Dans un rapport publié mercredi 19 novembre au Journal officiel, la Haute autorité pour la transparence de la vie publique (HATVP) estime que l’entrepreneuse "a méconnu [ses] réserves en prenant pour client la société Naver Corp. avec laquelle elle avait conclu un contrat ou formulé un avis sur un contrat" du temps où elle occupait la fonction de ministre de la Culture du gouvernement de Manuel Valls.
L’institution a par conséquent transmis le dossier au procureur de la République. Selon l’AFP, le Parquet national financier, chargé de traquer la délinquance économique, aurait été également notifié. Fleur Pellerin, à la tête de la société d'investissements qu'elle a créée, Korelya Consulting, gérait depuis septembre 2016 le fonds K-Fund I "intégralement doté par la société Naver Corp", rappelle la Haute autorité, auprès de laquelle la chef d’entreprise de 45 ans a levé un total de 200 millions d'euros en 2016-2017.
La HATVP s’est toutefois aperçu que Fleur Pellerin avait déjà tissé des liens avec ce groupe à l'époque où elle était au gouvernement. En octobre 2015, elle avait "évoqué" avec le président de Naver Corp "à l'occasion d'une visite en Corée du Sud (...) un projet de partenariat en vue de la diffusion" par le groupe asiatique "des événements de l'année France-Corée [2015-2016]", relate le rapport.
Un mois plus tard, le 4 novembre 2015, elle signe "pour le gouvernement français" une "lettre d'intention" avec Naver Corp pour l'hébergement de contenus vidéos sur sa plateforme Naver TV Cast "pour la promotion de la culture". Et "sur la base de cette lettre", souligne la HATVP, "une convention de partenariat sur le service vidéo" est établie le 17 mars 2016 entre l'Institut francais de Corée du Sud et Naver Corp. A cette date, Fleur Pellerin avait quitté le gouvernement depuis un mois.

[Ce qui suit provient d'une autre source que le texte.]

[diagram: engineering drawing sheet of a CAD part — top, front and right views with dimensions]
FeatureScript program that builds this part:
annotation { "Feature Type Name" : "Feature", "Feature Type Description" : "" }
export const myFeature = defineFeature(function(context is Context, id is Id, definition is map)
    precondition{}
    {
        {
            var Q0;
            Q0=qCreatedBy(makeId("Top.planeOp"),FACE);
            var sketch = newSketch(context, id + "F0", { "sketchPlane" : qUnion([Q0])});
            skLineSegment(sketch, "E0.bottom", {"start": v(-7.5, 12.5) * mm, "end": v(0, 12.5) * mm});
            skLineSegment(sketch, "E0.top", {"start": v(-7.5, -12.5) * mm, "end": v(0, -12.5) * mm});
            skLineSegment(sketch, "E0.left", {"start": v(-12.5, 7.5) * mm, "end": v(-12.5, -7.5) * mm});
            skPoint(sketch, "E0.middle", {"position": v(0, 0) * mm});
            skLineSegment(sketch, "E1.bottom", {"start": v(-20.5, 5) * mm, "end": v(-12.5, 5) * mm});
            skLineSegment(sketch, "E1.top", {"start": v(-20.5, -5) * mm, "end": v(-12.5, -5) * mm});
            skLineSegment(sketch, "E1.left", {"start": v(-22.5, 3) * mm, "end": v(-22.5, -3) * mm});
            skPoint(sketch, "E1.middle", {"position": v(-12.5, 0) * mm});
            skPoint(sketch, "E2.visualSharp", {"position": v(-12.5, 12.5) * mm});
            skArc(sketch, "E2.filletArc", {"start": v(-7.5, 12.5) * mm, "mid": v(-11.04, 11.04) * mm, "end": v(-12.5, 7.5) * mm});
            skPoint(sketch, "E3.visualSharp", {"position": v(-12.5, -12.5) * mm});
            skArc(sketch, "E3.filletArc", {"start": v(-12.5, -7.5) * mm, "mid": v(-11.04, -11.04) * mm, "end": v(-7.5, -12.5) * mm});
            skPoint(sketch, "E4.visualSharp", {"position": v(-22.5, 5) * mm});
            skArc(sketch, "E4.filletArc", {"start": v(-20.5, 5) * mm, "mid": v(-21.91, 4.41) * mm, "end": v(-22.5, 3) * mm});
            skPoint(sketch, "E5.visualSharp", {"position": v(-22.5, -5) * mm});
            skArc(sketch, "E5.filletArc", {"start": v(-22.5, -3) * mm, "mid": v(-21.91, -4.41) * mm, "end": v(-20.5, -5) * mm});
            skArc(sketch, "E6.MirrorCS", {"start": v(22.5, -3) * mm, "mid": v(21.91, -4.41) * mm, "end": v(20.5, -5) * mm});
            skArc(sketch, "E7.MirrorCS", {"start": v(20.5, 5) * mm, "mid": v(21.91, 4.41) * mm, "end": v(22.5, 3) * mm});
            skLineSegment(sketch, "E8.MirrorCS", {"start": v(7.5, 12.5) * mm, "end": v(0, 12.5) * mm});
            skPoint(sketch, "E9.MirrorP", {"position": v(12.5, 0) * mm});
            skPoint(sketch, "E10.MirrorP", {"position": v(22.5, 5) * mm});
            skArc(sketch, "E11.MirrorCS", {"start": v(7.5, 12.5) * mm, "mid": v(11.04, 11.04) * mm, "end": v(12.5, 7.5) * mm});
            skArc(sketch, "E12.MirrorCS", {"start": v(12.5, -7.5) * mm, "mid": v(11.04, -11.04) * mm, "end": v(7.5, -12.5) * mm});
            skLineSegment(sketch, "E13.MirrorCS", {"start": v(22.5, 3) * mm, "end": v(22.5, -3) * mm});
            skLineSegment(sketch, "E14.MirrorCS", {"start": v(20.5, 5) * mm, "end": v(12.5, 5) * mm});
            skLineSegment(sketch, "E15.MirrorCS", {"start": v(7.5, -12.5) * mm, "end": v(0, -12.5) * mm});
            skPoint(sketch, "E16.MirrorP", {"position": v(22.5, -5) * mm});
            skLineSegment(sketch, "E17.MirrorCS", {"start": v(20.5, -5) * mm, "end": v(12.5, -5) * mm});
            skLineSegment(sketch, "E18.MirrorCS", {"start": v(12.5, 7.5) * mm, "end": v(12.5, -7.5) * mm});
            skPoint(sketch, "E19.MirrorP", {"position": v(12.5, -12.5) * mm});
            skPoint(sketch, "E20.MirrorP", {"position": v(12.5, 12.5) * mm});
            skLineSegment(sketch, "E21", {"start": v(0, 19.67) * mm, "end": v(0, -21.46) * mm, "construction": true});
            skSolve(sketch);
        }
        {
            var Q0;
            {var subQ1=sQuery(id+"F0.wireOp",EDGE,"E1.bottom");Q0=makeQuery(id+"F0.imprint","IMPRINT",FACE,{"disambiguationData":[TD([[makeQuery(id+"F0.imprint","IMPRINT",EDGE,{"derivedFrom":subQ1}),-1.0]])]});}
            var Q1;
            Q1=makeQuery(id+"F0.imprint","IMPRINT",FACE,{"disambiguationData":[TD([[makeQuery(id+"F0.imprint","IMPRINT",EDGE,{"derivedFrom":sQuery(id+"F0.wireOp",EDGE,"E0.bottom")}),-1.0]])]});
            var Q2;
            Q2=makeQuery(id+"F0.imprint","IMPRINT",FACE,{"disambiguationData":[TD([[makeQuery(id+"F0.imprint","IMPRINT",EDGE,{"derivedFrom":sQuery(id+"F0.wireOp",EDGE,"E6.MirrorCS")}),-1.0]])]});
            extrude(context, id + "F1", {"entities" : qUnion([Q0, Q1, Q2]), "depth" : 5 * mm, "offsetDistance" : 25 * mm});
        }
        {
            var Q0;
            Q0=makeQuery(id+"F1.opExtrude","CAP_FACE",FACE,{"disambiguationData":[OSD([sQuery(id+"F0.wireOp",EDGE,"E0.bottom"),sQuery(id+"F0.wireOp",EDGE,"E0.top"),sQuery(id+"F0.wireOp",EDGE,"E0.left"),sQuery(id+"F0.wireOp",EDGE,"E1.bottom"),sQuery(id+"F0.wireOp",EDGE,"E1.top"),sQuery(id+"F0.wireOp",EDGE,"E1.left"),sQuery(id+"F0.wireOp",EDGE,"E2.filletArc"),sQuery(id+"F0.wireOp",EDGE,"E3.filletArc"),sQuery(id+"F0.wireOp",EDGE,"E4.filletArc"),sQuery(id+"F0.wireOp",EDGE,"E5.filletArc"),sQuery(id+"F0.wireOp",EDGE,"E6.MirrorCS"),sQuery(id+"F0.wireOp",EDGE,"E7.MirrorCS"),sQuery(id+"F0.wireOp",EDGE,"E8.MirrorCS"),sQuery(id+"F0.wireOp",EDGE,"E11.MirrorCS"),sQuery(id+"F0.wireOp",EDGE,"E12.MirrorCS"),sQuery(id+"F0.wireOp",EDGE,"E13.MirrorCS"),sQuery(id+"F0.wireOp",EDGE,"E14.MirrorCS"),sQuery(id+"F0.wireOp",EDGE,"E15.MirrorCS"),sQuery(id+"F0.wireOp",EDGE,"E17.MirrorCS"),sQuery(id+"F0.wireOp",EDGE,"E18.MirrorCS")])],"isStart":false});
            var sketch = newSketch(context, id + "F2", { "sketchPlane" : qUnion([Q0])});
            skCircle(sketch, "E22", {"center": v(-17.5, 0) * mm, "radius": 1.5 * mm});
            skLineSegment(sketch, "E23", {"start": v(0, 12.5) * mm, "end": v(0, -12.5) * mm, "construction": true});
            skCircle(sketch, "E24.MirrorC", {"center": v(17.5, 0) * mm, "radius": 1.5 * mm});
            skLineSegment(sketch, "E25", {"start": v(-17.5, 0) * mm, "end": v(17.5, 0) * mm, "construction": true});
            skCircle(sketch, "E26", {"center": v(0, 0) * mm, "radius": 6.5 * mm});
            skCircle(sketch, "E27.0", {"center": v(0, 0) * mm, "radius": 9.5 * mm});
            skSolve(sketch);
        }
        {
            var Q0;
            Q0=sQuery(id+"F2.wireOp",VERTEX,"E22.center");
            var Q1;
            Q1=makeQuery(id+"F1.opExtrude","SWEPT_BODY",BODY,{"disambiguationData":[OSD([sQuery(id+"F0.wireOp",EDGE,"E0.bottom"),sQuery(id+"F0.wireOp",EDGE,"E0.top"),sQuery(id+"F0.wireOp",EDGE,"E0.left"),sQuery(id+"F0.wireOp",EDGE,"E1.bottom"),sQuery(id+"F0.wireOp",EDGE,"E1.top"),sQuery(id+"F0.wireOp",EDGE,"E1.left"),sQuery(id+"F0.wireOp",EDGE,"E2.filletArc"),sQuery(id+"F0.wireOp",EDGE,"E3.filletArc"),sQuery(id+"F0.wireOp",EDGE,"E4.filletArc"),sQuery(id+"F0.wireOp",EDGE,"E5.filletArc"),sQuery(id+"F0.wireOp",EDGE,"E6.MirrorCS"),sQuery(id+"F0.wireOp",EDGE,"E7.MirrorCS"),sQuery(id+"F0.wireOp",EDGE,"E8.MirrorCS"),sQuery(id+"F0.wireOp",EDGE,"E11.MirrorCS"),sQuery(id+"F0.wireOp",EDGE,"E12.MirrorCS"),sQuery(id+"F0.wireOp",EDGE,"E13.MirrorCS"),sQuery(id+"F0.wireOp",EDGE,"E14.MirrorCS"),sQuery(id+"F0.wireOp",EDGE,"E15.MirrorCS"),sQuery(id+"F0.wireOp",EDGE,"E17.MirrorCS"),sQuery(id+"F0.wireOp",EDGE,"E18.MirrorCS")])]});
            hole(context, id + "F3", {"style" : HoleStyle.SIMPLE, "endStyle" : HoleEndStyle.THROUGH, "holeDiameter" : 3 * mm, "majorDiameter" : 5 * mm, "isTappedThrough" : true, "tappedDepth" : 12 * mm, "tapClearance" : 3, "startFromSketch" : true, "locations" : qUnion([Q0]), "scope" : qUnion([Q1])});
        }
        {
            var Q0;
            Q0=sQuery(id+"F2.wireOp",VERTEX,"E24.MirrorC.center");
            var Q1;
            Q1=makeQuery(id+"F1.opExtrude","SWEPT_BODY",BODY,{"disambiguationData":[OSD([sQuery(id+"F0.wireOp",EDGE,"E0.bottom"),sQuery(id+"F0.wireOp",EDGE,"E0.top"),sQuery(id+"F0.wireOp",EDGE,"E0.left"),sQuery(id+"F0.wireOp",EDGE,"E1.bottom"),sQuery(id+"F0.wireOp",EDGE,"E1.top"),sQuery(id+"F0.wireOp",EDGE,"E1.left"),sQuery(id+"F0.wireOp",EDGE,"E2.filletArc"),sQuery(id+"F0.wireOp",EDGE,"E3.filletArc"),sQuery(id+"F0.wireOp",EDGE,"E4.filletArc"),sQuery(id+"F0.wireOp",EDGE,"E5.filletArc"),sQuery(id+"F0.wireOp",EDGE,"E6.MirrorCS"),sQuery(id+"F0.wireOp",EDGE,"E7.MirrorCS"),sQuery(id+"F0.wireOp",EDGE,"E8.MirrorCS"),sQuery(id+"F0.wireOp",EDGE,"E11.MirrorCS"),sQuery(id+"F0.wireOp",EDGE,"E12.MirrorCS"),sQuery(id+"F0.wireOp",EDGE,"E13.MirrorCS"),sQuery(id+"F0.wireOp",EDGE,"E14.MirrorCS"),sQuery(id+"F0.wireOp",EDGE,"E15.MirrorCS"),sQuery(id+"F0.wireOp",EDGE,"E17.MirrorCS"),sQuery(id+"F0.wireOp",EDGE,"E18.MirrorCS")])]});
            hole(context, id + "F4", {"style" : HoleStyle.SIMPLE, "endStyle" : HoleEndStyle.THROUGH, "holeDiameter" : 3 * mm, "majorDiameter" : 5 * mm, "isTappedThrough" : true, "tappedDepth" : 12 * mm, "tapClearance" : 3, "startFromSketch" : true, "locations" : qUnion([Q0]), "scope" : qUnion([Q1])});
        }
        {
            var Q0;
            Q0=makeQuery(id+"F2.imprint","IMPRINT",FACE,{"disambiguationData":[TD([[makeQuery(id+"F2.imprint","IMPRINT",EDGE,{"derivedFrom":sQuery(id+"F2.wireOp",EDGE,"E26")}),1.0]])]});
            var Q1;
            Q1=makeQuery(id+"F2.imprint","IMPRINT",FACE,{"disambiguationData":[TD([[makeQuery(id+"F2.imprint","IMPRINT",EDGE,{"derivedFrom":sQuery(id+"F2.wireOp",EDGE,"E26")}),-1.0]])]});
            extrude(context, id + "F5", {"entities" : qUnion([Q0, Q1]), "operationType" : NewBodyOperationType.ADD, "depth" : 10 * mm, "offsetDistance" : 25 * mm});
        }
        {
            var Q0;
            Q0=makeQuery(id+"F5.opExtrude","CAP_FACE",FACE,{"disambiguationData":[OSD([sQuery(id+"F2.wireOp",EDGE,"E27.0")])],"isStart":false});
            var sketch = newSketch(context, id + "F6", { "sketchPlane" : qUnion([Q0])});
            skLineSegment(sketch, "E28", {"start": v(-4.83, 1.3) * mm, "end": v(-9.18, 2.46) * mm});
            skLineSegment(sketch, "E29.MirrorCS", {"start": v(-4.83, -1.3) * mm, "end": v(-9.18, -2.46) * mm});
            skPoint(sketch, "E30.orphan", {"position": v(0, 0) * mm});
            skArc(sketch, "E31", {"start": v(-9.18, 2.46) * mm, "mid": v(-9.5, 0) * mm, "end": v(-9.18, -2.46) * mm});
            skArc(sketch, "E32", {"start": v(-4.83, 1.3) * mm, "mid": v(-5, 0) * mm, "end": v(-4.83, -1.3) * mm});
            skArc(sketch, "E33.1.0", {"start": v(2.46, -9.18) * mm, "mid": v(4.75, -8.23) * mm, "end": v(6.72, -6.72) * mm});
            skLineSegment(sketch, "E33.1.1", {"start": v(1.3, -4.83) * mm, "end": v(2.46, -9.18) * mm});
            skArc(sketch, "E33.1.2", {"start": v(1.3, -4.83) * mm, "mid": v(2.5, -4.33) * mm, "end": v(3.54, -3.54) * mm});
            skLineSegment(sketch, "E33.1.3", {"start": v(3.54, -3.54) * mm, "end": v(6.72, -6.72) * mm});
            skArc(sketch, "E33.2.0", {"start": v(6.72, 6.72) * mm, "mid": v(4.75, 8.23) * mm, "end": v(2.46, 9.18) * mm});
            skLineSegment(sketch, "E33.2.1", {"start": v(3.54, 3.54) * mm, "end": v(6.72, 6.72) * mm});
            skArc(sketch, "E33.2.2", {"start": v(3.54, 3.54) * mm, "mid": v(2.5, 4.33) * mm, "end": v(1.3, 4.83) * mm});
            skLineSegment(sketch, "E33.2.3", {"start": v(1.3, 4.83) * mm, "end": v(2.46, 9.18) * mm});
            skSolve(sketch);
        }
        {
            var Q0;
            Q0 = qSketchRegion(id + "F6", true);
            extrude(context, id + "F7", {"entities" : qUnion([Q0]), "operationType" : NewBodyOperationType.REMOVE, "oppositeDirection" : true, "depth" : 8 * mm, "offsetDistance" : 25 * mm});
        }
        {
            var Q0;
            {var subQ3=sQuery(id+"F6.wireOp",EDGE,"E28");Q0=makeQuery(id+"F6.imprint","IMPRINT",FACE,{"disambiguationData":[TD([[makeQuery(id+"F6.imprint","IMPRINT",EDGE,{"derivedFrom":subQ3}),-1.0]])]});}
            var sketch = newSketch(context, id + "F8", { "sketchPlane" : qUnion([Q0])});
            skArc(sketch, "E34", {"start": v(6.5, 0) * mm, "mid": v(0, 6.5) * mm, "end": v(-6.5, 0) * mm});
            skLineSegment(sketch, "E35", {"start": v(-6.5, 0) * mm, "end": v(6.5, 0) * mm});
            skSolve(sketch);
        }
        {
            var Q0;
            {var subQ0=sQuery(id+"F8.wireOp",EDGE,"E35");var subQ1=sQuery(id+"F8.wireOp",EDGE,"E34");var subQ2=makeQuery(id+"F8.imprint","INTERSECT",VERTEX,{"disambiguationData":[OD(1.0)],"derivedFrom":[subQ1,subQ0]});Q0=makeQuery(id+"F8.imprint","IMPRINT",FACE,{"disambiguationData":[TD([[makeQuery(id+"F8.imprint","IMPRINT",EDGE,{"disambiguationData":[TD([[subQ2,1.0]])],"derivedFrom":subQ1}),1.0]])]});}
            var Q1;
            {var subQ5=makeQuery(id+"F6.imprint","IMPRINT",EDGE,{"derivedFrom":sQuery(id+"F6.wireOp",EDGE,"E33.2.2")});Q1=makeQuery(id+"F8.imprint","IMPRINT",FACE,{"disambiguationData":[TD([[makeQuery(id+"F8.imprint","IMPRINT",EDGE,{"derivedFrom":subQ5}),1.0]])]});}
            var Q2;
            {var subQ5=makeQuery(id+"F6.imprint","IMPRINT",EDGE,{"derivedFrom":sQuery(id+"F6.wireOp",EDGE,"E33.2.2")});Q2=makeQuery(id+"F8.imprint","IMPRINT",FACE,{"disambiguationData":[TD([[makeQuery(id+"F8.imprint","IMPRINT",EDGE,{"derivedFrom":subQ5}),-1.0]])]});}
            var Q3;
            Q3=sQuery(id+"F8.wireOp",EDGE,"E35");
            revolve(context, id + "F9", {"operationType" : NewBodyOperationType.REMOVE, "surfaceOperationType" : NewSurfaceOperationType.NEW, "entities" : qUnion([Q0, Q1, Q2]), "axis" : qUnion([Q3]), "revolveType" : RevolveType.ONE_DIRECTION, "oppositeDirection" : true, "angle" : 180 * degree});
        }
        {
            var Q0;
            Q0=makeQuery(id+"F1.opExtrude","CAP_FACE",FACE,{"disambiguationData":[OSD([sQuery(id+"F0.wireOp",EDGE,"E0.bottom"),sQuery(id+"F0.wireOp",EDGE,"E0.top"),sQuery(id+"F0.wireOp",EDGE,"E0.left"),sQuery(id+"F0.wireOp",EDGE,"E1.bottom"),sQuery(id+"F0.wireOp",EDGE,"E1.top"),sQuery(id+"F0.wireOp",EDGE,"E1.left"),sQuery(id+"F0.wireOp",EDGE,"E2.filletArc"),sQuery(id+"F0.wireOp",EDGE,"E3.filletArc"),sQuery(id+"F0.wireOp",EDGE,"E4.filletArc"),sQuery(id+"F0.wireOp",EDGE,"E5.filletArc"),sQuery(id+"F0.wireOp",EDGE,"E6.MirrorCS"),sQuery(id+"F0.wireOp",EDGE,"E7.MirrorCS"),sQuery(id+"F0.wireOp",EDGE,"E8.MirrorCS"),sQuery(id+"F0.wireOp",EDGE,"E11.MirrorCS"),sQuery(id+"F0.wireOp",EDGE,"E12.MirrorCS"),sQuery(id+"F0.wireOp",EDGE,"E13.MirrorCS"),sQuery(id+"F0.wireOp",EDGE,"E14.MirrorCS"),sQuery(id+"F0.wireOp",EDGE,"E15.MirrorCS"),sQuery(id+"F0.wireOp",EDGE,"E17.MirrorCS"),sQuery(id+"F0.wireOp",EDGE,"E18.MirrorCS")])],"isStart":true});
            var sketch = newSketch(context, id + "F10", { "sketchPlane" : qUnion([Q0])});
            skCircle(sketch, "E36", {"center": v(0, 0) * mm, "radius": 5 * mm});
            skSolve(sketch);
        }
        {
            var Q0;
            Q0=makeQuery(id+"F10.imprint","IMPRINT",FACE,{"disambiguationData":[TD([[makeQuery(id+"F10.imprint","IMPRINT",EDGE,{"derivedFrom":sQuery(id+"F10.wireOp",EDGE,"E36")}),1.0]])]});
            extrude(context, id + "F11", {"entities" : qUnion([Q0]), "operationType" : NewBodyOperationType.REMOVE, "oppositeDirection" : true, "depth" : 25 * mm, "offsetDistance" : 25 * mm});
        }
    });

Un "avis de compatibilité sous réserve"
Créée en 2013 suite au scandale provoqué par l’affaire Cahuzac, la HATVP contrôle et publie les déclarations d’intérêts des élus, mais surveille également pendant trois ans les reconversions de responsables publics dans le privé, parfois appelées "pantouflages". L’ancienne ministre avait d’ailleurs saisi la Haute autorité en 2016, quelques mois après son départ du gouvernement, afin qu’elle évalue la compatibilité de son projet de création de sa société d’investissement avec ses obligations déontologiques.
L’institution avait prononcé un "avis de compatibilité" mais "sous réserve d'un certain nombre de précautions visant à prévenir l'infraction de prise illégale d'intérêts". En pratique, Korelya Consulting ne peut pas, "jusqu’au 11 février 2019" fournir des prestations à des entreprises qui "ont bénéficié de la part des services du ministère de la culture et de la communication d'autorisations, d'agréments, d'aides financières ou de décisions de quelque nature que ce soit entre le 26 août 2014 et le 11 février 2016 ou qui ont conclu des contrats avec ces services pendant cette période" durant laquelle Fleur Pellerin était en poste.
En mai 2018, l’ex-ministre répondait à la HATVP que la lettre d’intention signée avec Naver Corp "ne présente en aucune façon le caractère d'un contrat", au sens de la réserve émise par la Haute autorité. "Ce document ne présentait aucun caractère contraignant pour les signataires", a fait valoir Fleur Pellerin dans son courrier. Celle-ci rajoutait que la convention de partenariat était "le fruit exclusif des discussions engagées entre Naver Corp et les services culturels de l'ambassade, bien avant (sa) visite en Corée du Sud et celle du président de la République". Selon l’entrepreneuse, les discussions "se seraient poursuivies" avec ou sans la lettre d’intention. Sans toutefois totalement convaincre la HATVP.
C'est la première fois que la Haute autorité signale à la justice une possible situation de prise illégale d'intérêts dans le cadre de son contrôle du "pantouflage" d'ex-responsables publics.